The codebase is open-sourced on github: RFdiffusion, and they offer a Google Colab file to explore and play with the examples.

Simple prompt: designing a protein with 30 residues

My customized Colab file (based on the Colab file in RFdiffusion github page) can be found here.

The design process:

  1. Let the diffusion model freely generate a protein backbone of 30 amino acids (i.e., only provide the residue number as prompt).
  2. Run ProteinMPNN to generate a sequence for that backbone.
  3. Use AlphaFold to validate the sequences

The workflow of the Colab notebook:

  • Setup
    • Install RF diffusion, ProteinMPNN, AlphaFold, etc. This should take about 2 mintues.
  • Gerate backbone with RFdiffusion
    • The key parameter to set is contigs = "30", which specifying the 30 residues length.
    • We use free mode in this simple example. We can add other conditions/prompts, for example, in a binder design, we can set contigs='A:50' pdb='4N5T' to diffuse a binder of length 50 to chain A of defined PDB.
    • There’s only one chain, no need to set the symmetry.
    • The default diffusion time steps/iterations is 50. The program will trace back 50 time steps to gradually denoise the protein, and the notebook is set up to display the structure as the model traces back.
    • It should take about 2 min for 50 steps to finish, and in our case we get a helical backbone of 30 residues long.
  • Run ProteinMPNN to generate a sequence and AlphaFold to validate
    • Use proteinMPNN to calculate 8 sequences for the backbone.
    • Feed the 8 sequences to AlphaFold2 to get structures
  • Overlap the structure of the best design sequence with the backbone from diffusion.

Colab results Left: de novo designed backbone generated by RFdiffusion. Right: verifying the designability of the backbone by running ProteinMPNN to design sequences, feed the sequences to AlphaFold and compare the best structure (in blue-ish color) with the de novo backbone generated by RFdiffusion (colored in grey).
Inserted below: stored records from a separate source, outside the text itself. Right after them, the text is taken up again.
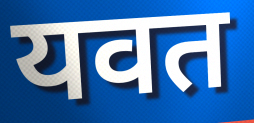
यवत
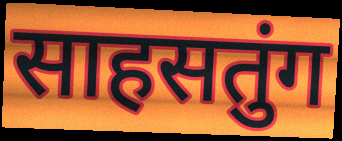
साहसतुंग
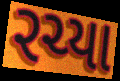
રચ્યા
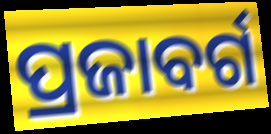
ପ୍ରଜାବର୍ଗ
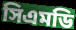
সিএমডি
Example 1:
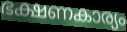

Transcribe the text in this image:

ഭക്ഷണകാര്യം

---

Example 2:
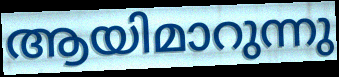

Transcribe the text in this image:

ആയിമാറുന്നു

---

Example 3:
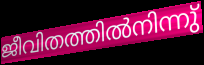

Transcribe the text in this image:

ജീവിതത്തിൽനിന്നു്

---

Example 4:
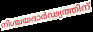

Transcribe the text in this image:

നിശ്ചയദാർഢ്യത്തിന്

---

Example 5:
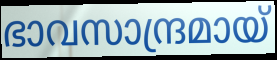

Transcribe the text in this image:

ഭാവസാന്ദ്രമായ്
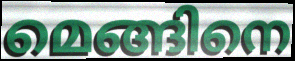
മെങ്ങിനെ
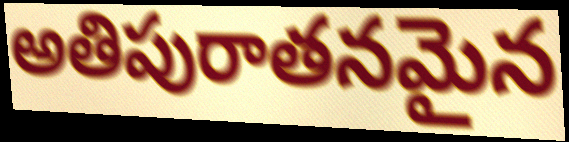
అతిపురాతనమైన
Key command under the hood

Most of codes in the notebook are about installing the program, setting up parameters, and displaying the results. The key lines to actually run the RFdiffusion process are as follows:

command = f"./RFdiffusion/run_inference.py inference.output_prefix=outputs/test inference.num_designs=1 'contigmap.contigs=[30-30]'"

# run bash command in python
process = subprocess.Popen(command, stdout=subprocess.PIPE, stderr=subprocess.PIPE, shell=True, text=True)
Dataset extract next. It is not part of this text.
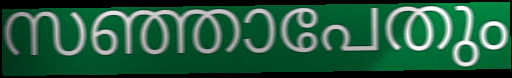
സഞ്ഞാപേതും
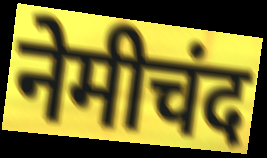
नेमीचंद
It’s the equivalent of running ./RFdiffusion/run_inference.py inference.output_prefix=outputs/test inference.num_designs=1 'contigmap.contigs=[30-30]' in a terminal.
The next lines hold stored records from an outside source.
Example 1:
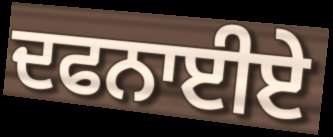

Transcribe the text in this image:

ਦਫਨਾਈਏ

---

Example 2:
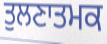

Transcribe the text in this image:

ਤੁਲਣਾਤਮਕ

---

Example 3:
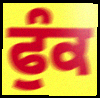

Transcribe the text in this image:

ਫੁੰਕ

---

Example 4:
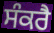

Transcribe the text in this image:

ਸੰਕਰੈ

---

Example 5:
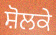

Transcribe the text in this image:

ਸ਼ੋਲਕੇ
This is very similar to the simplest example on the RFdiffusion README page of ./scripts/run_inference.py 'contigmap.contigs=[150-150]' inference.output_prefix=test_outputs/test inference.num_designs=10. The readme example here designs a 150 backbone with contigs set to 150, and generate 10 backbones by setting the num_designs to 10.


P.S. (non-important random thoughts)

Some philosophical impression/intuition of the diffusion model, noise and entropy

I am at awe of how powerful the diffusion model can be in generating/recovering details from a few prompts/settings.

It amazes me to think about the analogy that in a sense, human creations are also a de-noising process, to generate something from what seems to be random noise; that information emerges when the system entropy is reduced.

It reminds me of what David Froster Wallace said in his commencement speech “this is water”, that there is a “mystical oneness of all things deep down”.